Senza questa bella somma di denaro, insomma, non si va da nessuna parte. «Non hanno un progetto nuovo, non godono del sostegno della gente e oltretutto continuano a non ritirare dall’Ontario Municipal Board (OMB) il progetto originale – continua sempre più agguerrito il deputato provinciale – non hanno neppure il buon senso di ritirare un piano che non verrà approvato in nessun caso dal ministro dell’Istruzione. Questa è un’altra pazzia: come possono dire che stanno preparando un progetto diverso quando il primo continua a rimanere davanti all’OMB dimostrando ancora una volta che non sono in buona fede».

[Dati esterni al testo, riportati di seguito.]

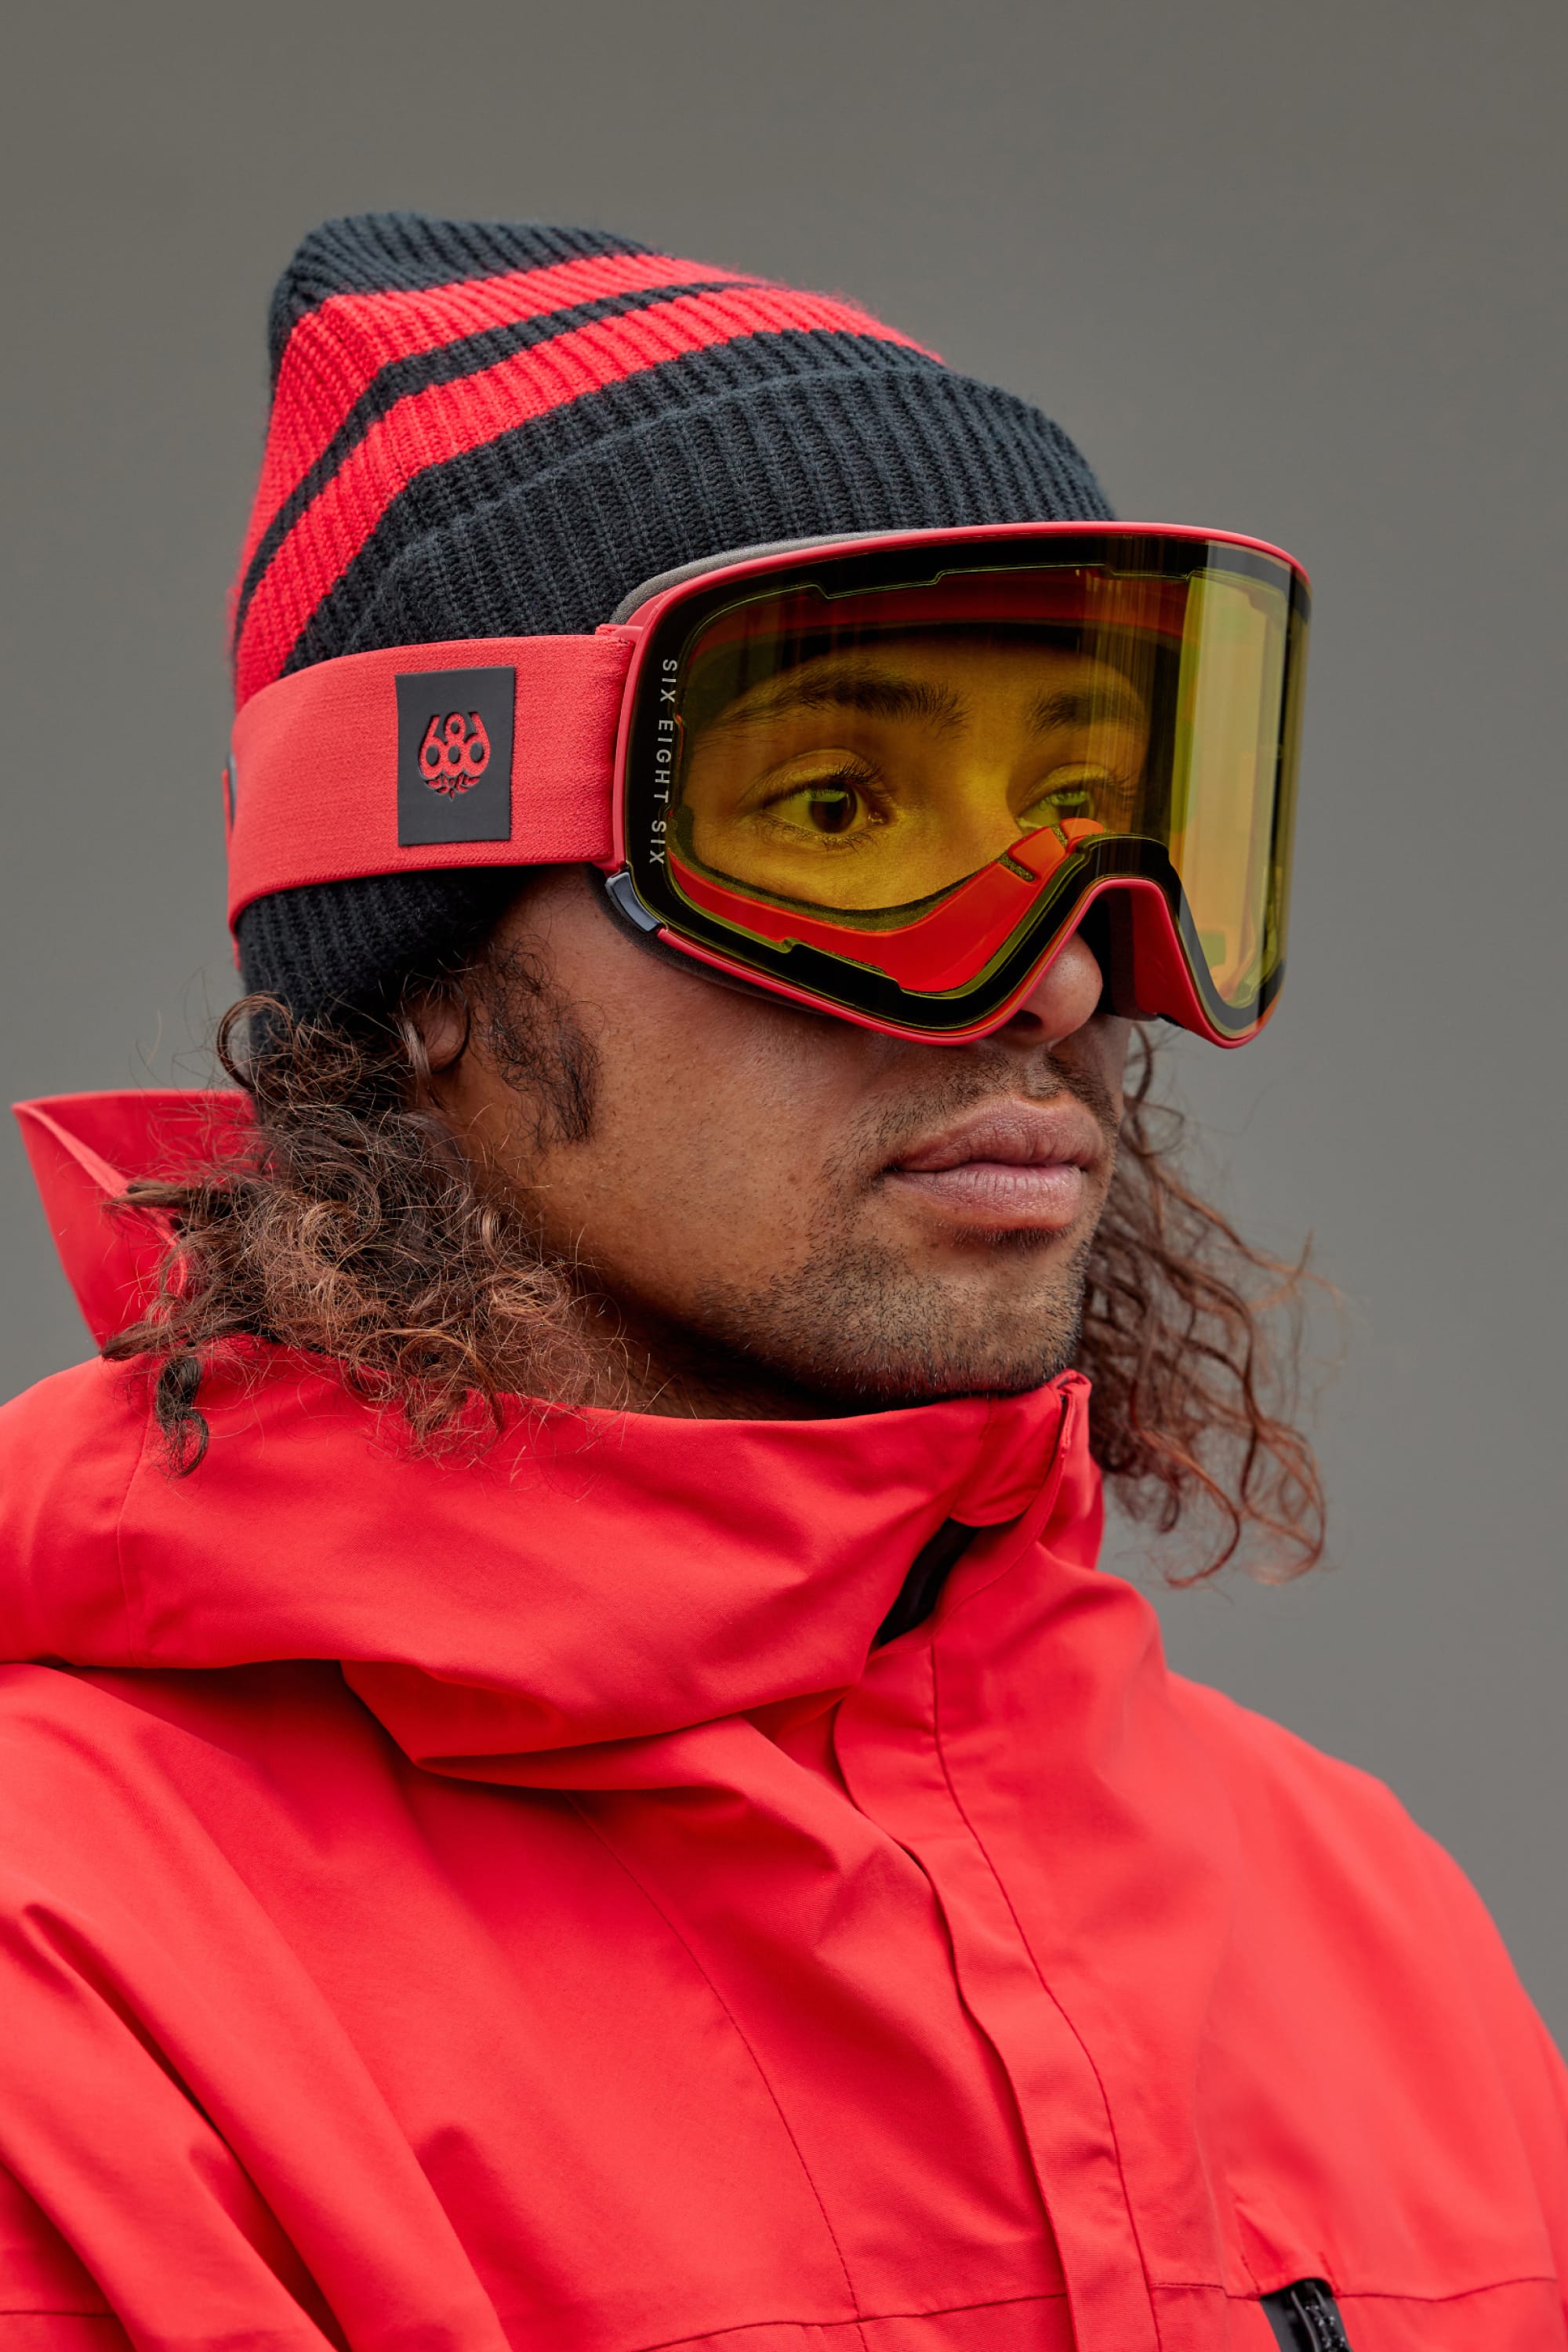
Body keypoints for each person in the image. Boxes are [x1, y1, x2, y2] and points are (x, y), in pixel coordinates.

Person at [1, 215, 1563, 2352]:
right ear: (433, 962)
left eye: (1100, 812)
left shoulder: (1362, 1922)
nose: (1065, 967)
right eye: (841, 807)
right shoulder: (82, 1965)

Al di là di tutta la polemica e la spaccatura che si è creata nel corso dei mesi passati tra la comunità da un lato e la dirigenza di Villa Charities dall’altro, quel che Colle  alla luce dei fatti non reputa giusto oltre alla demolizione di una icona della comunità, è la costruzione di una nuova scuola. «L’ho già detto al ministro Hunter che non serve una nuova scuola se si considera che gli studenti della Dante Alighieri sono scesi rispetto agli anni passati da 1.300 a poco più di 900 – incalza Colle – se allora c’era la necessità di avere una scuola più grande adesso non c’è più. Perchè spendere 32,8 milioni di dollari? Piuttosto il ministro può dare parte di questo denaro per ristrutturare sia la Dante che la Regina Mundi».
Ma la vergogna più grande, secondo l’mpp della zona, è che il TCDSB si è imbarcato in questa avventura con Villa Charities. «Il board è un ente pubblico e vive con i fondi del governo al contrario di Villa Charities – conclude Colle – la gente, ed io invito tutti a farlo, dovrebbe telefonare a tutti i trustee e dire che tutto questo è inaccettabile, esternare il proprio disappunto. Debbono dire chiaramente “Giù le mani dal Columbus Centre”».